The problem
Filter the rows below, copying each one that contains the string "Salvia" with matching uppercase and lowercase letters.

(Data listing)
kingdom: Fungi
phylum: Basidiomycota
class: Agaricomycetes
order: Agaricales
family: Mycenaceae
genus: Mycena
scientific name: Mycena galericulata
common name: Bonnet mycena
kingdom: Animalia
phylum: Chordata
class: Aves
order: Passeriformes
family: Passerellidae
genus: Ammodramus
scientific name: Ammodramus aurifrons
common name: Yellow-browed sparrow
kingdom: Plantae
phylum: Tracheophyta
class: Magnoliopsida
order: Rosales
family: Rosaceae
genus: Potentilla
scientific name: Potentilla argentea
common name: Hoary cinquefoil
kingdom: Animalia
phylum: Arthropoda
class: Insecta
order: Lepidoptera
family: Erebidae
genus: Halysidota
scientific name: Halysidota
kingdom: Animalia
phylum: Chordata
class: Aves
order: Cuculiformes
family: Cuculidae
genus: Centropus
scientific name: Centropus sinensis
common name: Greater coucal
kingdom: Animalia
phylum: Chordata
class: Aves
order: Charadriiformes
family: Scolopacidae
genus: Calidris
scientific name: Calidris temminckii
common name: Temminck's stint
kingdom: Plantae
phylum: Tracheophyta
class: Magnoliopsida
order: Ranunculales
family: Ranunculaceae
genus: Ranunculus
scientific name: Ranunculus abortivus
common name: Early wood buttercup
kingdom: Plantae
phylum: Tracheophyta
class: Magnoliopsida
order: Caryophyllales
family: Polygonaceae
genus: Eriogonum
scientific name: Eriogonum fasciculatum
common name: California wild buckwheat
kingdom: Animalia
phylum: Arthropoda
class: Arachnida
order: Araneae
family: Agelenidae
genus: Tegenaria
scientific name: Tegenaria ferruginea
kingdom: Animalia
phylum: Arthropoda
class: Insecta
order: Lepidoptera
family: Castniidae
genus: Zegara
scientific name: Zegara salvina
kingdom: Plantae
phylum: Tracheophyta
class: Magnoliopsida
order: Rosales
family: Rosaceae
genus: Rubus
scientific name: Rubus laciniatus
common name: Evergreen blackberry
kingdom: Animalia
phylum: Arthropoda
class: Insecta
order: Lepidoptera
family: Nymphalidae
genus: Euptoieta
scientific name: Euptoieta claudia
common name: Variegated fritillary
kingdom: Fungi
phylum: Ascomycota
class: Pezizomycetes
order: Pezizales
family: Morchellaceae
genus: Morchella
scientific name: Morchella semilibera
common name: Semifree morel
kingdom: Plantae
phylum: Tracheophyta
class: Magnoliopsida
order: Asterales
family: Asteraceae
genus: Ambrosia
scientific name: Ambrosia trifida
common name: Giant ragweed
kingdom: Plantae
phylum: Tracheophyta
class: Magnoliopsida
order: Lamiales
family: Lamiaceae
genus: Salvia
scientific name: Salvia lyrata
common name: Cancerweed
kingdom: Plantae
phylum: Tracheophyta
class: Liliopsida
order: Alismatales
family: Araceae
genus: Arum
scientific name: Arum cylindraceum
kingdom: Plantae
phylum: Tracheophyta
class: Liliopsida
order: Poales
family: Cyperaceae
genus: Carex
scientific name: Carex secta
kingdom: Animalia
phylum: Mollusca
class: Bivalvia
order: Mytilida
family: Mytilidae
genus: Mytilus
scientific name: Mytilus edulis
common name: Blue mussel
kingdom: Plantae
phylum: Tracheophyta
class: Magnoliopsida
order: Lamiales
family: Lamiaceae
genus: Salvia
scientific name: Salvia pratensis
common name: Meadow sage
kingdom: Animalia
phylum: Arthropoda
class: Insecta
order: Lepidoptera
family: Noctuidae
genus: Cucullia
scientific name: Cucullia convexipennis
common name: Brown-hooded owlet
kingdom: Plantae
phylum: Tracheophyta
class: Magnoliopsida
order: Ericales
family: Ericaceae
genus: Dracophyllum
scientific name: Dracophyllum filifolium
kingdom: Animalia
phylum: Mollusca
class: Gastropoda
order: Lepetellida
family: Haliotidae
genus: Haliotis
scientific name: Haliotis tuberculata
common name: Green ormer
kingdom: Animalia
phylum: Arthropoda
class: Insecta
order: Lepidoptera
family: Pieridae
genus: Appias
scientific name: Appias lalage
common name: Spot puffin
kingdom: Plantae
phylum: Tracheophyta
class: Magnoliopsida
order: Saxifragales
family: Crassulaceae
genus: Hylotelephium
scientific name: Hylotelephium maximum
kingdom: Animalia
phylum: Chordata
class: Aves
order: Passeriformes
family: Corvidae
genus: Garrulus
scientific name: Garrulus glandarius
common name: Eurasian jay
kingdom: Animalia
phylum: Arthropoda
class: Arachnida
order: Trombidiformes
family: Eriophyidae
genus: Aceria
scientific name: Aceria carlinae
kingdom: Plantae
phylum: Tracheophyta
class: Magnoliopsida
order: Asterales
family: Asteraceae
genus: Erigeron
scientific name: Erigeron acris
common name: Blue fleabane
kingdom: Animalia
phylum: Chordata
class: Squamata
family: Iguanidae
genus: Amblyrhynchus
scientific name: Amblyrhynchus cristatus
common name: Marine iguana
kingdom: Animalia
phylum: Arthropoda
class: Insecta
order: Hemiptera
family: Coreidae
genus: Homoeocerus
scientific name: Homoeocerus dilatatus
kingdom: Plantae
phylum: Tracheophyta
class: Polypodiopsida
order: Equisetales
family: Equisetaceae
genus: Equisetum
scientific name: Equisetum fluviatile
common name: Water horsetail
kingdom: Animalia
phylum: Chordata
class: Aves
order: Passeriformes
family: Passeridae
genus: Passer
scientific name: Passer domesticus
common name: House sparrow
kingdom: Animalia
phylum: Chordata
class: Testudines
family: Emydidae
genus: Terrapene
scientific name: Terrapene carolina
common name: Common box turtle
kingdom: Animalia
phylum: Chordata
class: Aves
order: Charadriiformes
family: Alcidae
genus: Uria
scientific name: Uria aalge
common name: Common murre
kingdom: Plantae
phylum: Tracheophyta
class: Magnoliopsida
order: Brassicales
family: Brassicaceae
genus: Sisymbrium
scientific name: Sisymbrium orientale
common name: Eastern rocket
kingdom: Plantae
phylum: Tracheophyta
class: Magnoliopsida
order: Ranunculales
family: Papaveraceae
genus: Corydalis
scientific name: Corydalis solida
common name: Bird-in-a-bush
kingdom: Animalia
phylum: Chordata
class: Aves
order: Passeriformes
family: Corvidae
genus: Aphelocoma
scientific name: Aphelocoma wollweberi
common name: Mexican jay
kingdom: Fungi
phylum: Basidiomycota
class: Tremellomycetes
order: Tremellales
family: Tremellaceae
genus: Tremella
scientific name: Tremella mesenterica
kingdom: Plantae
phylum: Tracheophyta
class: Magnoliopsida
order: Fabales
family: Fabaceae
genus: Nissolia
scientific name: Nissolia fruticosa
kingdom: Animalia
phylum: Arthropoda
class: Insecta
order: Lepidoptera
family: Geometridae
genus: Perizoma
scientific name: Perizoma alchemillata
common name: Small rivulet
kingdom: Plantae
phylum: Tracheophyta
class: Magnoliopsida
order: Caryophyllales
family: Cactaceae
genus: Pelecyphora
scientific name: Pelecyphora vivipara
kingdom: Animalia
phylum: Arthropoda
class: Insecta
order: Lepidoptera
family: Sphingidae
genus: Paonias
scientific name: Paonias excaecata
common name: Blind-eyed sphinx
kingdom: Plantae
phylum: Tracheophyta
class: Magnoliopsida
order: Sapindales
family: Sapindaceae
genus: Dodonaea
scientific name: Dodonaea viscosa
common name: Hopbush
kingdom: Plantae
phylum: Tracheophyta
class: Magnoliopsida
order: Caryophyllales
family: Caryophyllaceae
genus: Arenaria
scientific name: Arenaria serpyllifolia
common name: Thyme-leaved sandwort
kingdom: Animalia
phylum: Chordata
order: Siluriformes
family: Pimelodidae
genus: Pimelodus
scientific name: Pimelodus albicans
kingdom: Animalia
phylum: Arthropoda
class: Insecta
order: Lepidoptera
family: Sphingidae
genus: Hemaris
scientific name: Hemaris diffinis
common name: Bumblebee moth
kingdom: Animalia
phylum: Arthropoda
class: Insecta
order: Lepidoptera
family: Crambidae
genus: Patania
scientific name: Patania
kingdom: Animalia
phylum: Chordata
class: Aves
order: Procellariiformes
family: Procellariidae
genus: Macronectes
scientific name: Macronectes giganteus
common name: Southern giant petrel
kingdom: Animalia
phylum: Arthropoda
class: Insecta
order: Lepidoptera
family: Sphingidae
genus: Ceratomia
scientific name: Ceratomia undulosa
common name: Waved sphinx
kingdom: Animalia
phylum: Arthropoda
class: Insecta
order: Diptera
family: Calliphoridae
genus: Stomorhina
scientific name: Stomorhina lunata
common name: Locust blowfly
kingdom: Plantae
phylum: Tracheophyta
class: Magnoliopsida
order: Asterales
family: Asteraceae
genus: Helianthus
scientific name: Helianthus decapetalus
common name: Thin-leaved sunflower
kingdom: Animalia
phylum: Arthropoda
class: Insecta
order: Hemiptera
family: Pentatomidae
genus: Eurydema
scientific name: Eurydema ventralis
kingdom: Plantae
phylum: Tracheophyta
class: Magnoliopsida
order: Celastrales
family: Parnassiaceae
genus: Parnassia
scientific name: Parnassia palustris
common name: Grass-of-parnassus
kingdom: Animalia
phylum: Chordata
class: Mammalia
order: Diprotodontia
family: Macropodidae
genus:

Correct result
genus: Salvia
scientific name: Salvia lyrata
genus: Salvia
scientific name: Salvia pratensis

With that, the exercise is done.